SFIGMO E FONENDO di Alessandro Tumino

Il rapporto medico-paziente è notevolmente cambiato nel corso degli ultimi 20 anni, passando da un rapporto  di quasi “sudditanza” del Paziente nei confronti del Medico sapiente e competente ad un rapporto che mi piace definire quasi da “trattativa sindacale” tra un paziente sempre più informato e un Medico sempre più ” obbligato” a concordare con lo stesso strategie e scelte terapeutiche. L’informazione “Medica” è sempre più presente nei mass media ed ha invero qualità non sempre eccelse e a volte più capace di “straviare” che di indirizzare in modo corretto.

Sento di dover dire la mia e di fornire qualche considerazione al riguardo;la prima,che appare ovvia,ma spesso non appare tale è che , comunque, la Medicina attuale, per quanto iperspecialistica e, sembra, onnipotente non è comunque e non lo sarà penso mai, capace di sconfiggere la morte.

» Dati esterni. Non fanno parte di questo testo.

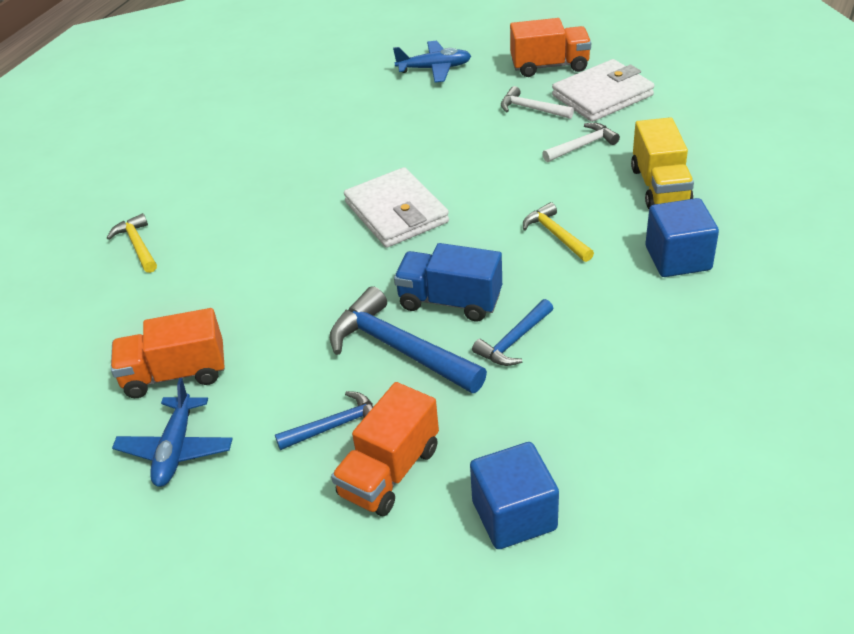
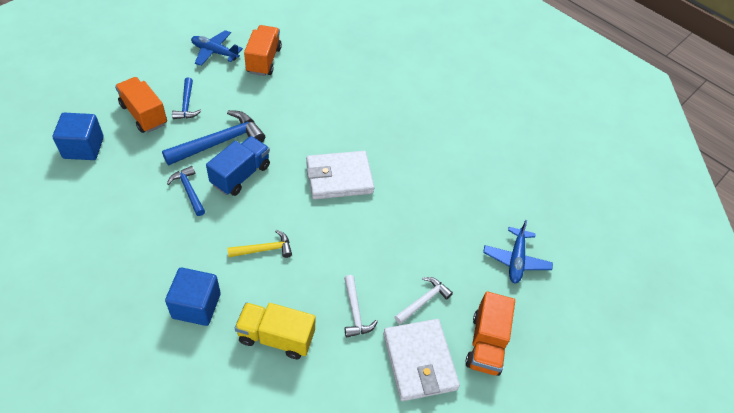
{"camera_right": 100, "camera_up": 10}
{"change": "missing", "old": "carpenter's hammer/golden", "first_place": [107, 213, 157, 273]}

Appare banale ma, credetemi, spesso negli occhi e negli sguardi ed anche nelle parole dei congiunti di un “morente” magari ultra80enne con una patologia neoplastica o degenerativa evoluta, si legge o si percepisce la domanda “ma comu dutturi sta muriennu”.

Credo che il compito nostro sia quello di fare il massimo in termine di conoscenza tecnica e di assistenza al paziente,ma credo sia corretto anche consentire di “avere una giusta morte o cristianamente la morte del giusto” quale deve essere considerato un paziente giunto al fine del suo percorso di vita.

Faccio questo “mestiere” da oltre 25 anni e lo svolgo,non me ne vogliano i Colleghi Specialisti,dalla parte privilegiata della Medicina di Famiglia, quella che entra dentro le case e le”cose” delle Famiglie dei nostri Assistiti,  e penso con malcelata modestia di poter dire che l’avvicinarsi del trapasso oggi è sempre meno “accettato” e “capito”.

Il Medico ha l’obbligo di attivare tutte le risorse “umane” e tutte le sue conoscenze e competenze tecniche per ritardare la morte del paziente che cura, ma ha anche l’obbligo umano,cristiano e non ultimo deontologico, di evitare l’accanimento e di consentire, nel rispetto supremo del paziente, che quando è giunto il momento,lo stesso “goda” del giusto “diritto” di morire e spesso di porre fine alle sue sofferenze.

Si discute di giusta morte,di accanimento,di dichiarazione di fine vita;si litiga da posizioni ideologiche e ci si confronta su posizioni e leggi, ma la vita di tutti i giorni va oltre e ci pone di fronte a realtà che né le leggi o le ideologie o i pensieri “umani” possono in toto prevedere.

Tutti abbiamo il diritto di “vivere” e di vivere al meglio, e ciò chiama in causa anche le responsabilità individuali sui comportamenti e sulle scelte di vita,ma credo fortemente che sia altrettanto giusto che, quando il Buon Dio ci chiama, tutti abbiamo il “diritto” di morire.